You can probably tell that I spent quite a lot of time, actually four or five hours, in the abbey. I thought about taking the Tube to Buckingham Palace, but I thought I should walk a little at least, since the palace isn’t too terribly far from the abbey. So I walked down a tree-lined street next to St. James’s Park and walked up to the Palace with the magnificent Victoria Memorial in front. The gates to the palace were closed, but I did take pictures in front of the gates. 
Anybody home?
Victoria is found everywhere in London, and for good reason too!

Trafalgar Square with Nelson's Column in the middle
I then decided to walk down the Mall through the Admiralty Arch to Trafalgar Square. While taking pictures in front of the National Portrait Gallery, I noticed Big Ben lit up in the distance, it being about five or six o’clock by now. I thought to myself, “I really wish I could get some good pictures of London at night,” and then thought, “Well, why not? I can just go back out after I eat supper!” It was so much fun, even though it started raining again! I first ate a quick supper back at my hostel and then took the Tube all over Central London, first to 221B Baker Street, which was absolutely awesome; Tower Bridge, which I walked across of course; then to St. Paul’s Cathedral, although I didn’t see the Bird Lady there; then to London Bridge, which is still here but not all it’s cracked up to be; then to Westminster again to take pictures of Big Ben and Westminster Abbey and walk across Westminster Bridge.

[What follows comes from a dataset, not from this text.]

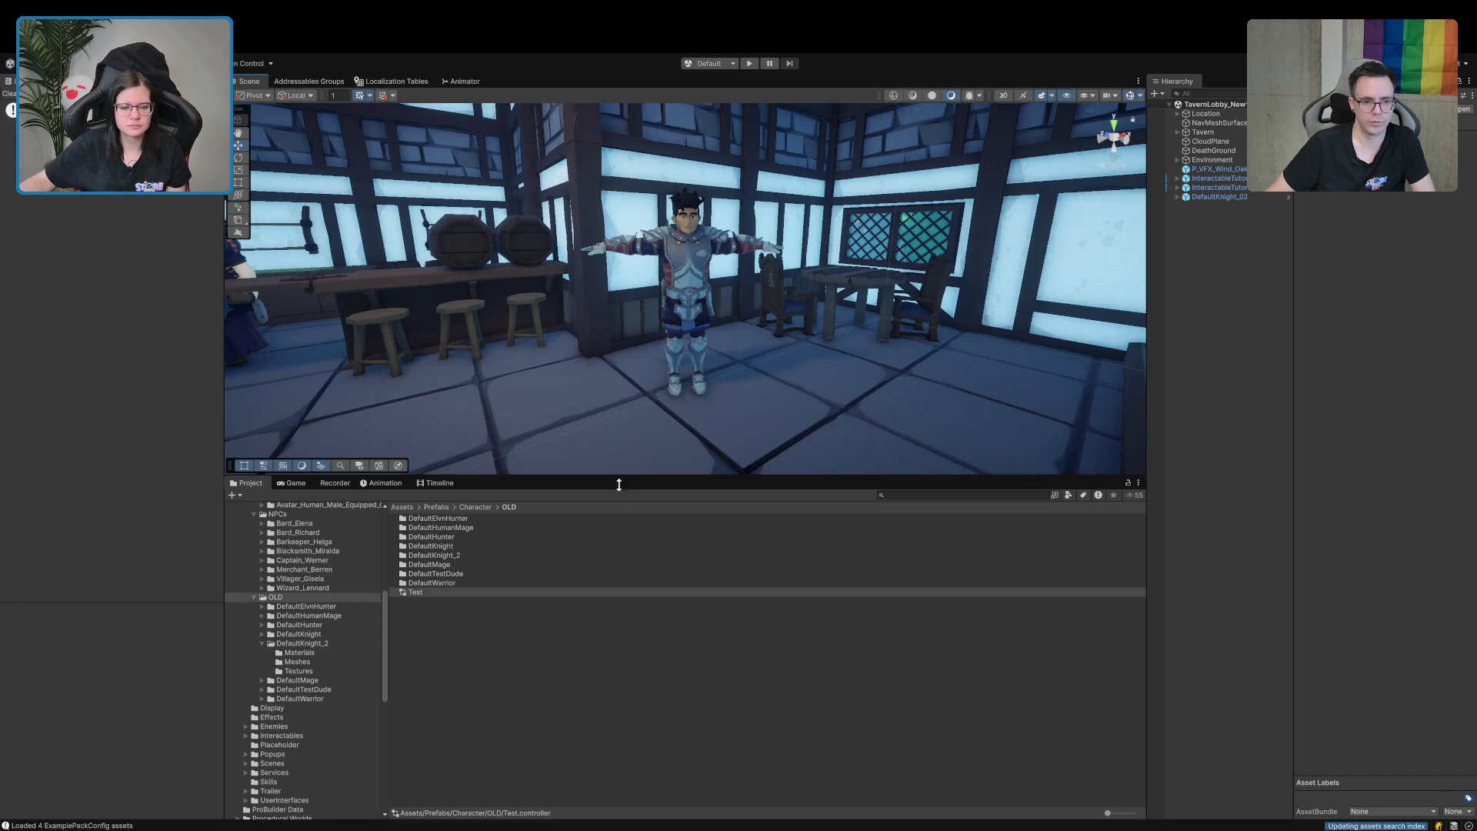
click(1223, 197)
drag(411, 593, 1363, 283)
drag(1419, 240, 1420, 230)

I also managed to take a video of Big Ben chiming eleven o’clock!
I was sad to leave London on Sunday, but I must say I smirked when the captain on the airplane told us that it was a balmy 70 degrees in Nice (whereas it was 50 degrees in London and beginning to rain yet again). I heard almost everyone on the aircraft breathe a sigh of relief. On the way back, I wrote in my journal while gazing out the window at Paris and the beautiful fields of central France.
You could definitely tell I had been somewhere north of Nice because I was lugging two jackets and a sweater in 80-degree weather in Nice. I felt like I was home, though, when I heard everyone speaking French again. I thought to myself, “That’s rather ironic to feel comforted to hear a foreign language after being in an English-speaking country.”
Overall, I am so glad I was able to have the opportunity to see one of the places I had read and seen so much about! It is one of my fondest memories of my study abroad experience.
The Sherlock Holmes Museum, located at--you guessed it--221B Baker Street.
Tower Bridge. I never knew you could string so many lights on one bridge!
"Early each day to the steps of St. Paul's..."
The London Eye. Wasn't able to go up it this time. Maybe next time....
What's London without a little rain and a lot of street lamps?
I took pictures of Big Ben from every aspect I could easily take a  picture from. It was an interesting task balancing an umbrella and a camera and periodically wiping the camera lens clean of raindrops with my scarf.
Probably one of my faves from London.
Black and white is awesome.
Maybe someday I'll be able to go to all the places pointed out.